**Provided records**
>> START
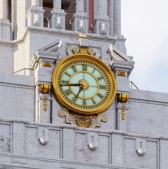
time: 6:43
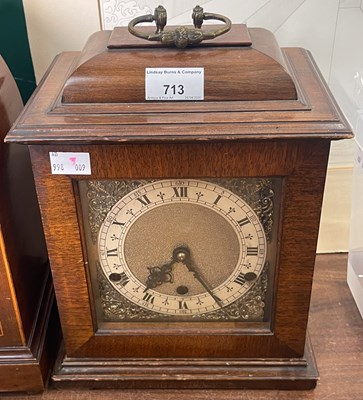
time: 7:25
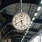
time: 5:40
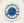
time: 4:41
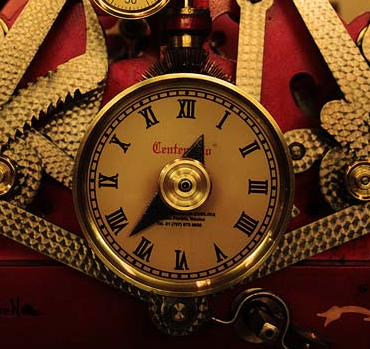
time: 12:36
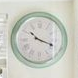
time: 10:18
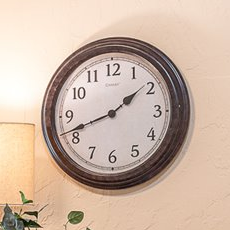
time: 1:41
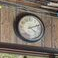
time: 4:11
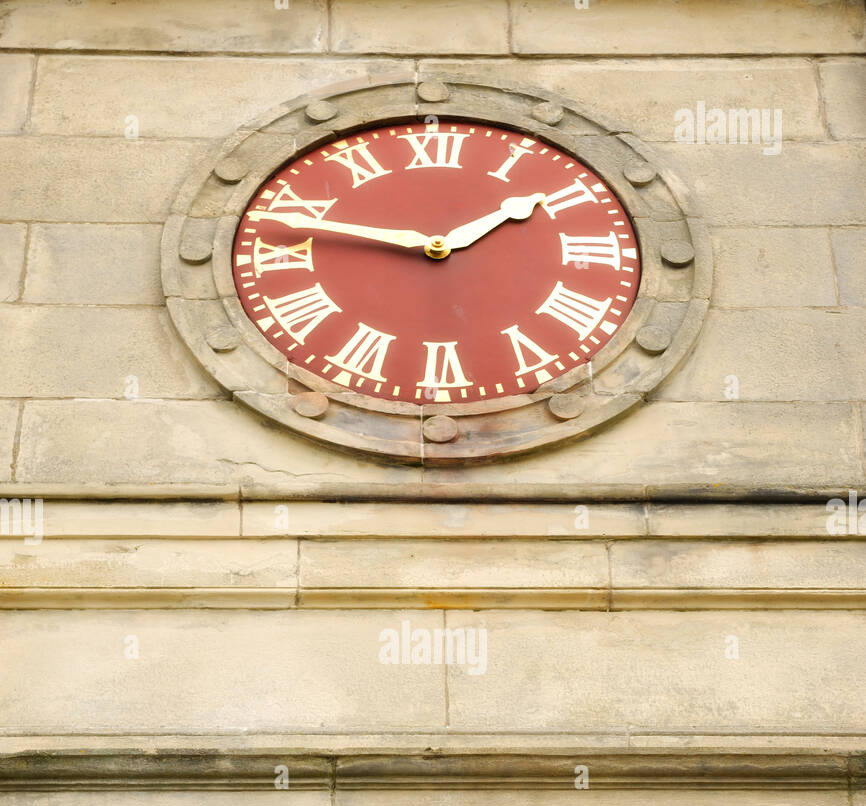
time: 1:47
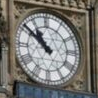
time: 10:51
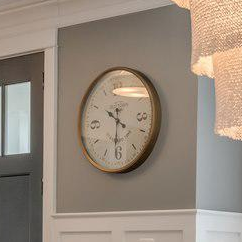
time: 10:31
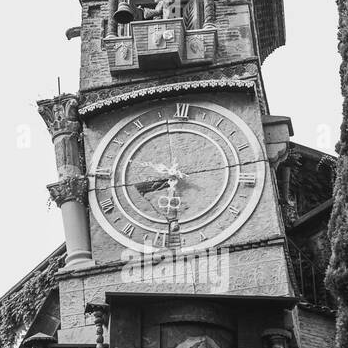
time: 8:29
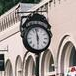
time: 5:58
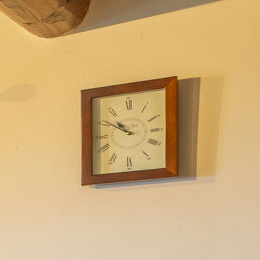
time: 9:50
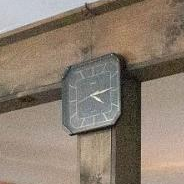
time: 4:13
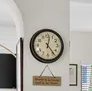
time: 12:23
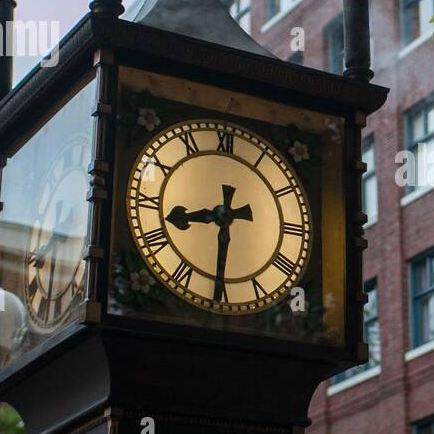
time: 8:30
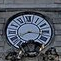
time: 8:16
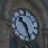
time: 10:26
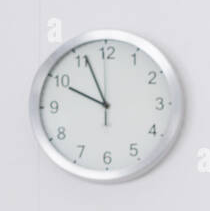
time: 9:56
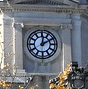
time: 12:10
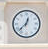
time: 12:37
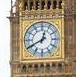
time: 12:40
>> END
**To be done**
Copy each "time:" line from the records above verbatim, in order, and omit the pictures.

**The reply**
time: 6:43
time: 7:25
time: 5:40
time: 4:41
time: 12:36
time: 10:18
time: 1:41
time: 4:11
time: 1:47
time: 10:51
time: 10:31
time: 8:29
time: 5:58
time: 9:50
time: 4:13
time: 12:23
time: 8:30
time: 8:16
time: 10:26
time: 9:56
time: 12:10
time: 12:37
time: 12:40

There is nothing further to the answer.